The uncomfortable truth is that while Israel used to be the unifying factor of our community, now it threatens to divide us. As renowned sociologist Steven M. Cohen recently wrote: “Instead of the near-unanimous support Jews once gave Israel’s elected leaders, both left-leaning and right-leaning American Jewish activists regularly cross swords with Israelis and each other, sometimes in ways that can get personal and nasty. American Jewish opinion toward Israel today is fractured and will only, it seems, continue to fracture.” 

This division will have devastating repercussions for Israel, on the American relationship with Israel, and on engagement in the Jewish community overall.

This year marks the 50th anniversary of the 1967 Six-Day War. This war of defense, sparked by the Egyptian blockade of the Straits of Tiran, and the ensuing victory and reunification of Jerusalem represent to some in our community a miracle on par with those we commemorate on Hanukkah and Purim. For others, it is proof of the first flowerings of messianic redemption. And for others, it represents the genesis of an internal conflict between support for the Jewish State and the democratic ideals it espouses with perceptions of how the state has managed its military control over the territories rightfully captured as a defensive move during the Six-Day War.

For each of these individuals, their views stem from a deep and profound love for Israel.

The Jewish Community Relations Council is committed to fostering respectful discourse and open spaces within which disparate voices in our community may be heard. We believe it is through disagreement and dissent that we garner greater understanding and overcome obstacles in order to work together to ensure that Israel remains Jewish, just, democratic, and secure. 

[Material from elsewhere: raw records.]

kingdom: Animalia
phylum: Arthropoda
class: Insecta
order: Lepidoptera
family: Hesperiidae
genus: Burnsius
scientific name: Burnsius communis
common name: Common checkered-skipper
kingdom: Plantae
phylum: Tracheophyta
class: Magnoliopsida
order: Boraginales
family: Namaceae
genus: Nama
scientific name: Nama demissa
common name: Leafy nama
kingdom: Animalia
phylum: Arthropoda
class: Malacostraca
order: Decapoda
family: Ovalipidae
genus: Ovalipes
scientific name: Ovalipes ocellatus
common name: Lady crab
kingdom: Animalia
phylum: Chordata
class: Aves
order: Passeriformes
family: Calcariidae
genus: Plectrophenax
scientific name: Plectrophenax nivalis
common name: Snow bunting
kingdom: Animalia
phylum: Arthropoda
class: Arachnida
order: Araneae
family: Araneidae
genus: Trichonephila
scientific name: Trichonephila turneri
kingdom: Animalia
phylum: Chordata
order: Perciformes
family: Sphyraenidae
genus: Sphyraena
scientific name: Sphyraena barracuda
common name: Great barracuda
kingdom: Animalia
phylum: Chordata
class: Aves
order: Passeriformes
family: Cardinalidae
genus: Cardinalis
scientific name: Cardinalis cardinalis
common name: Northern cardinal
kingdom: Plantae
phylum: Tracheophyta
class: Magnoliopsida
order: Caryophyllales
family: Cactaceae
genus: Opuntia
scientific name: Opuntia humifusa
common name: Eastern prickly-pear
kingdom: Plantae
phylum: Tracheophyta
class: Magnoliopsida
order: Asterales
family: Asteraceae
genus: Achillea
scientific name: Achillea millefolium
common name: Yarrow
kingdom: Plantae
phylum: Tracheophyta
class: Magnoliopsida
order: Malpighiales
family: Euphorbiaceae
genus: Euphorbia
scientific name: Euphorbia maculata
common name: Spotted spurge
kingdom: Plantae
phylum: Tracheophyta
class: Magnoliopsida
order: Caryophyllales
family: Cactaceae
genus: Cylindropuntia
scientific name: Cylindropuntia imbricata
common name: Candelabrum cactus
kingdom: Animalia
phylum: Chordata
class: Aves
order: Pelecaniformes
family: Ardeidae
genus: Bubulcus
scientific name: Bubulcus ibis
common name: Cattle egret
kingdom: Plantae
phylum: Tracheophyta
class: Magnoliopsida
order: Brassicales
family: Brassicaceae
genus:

To that end, last year the JCRC received a generous strategic grant from the Jewish Federation of St Louis to do just that. Over the course of this jubilee year, we will be running community programs and distributing micro-grants to empower others in St Louis to create their own programming with the goal of fostering dialogue around Israel and the half-century that has elapsed since 1967. We hope that this will produce a multitude of dynamic and diverse programs to captivate the entire community. 

The pluralism of voices in our community with regard to Israel is one of our greatest strengths. In our rapidly changing world, we cannot afford to take any of those strengths for granted.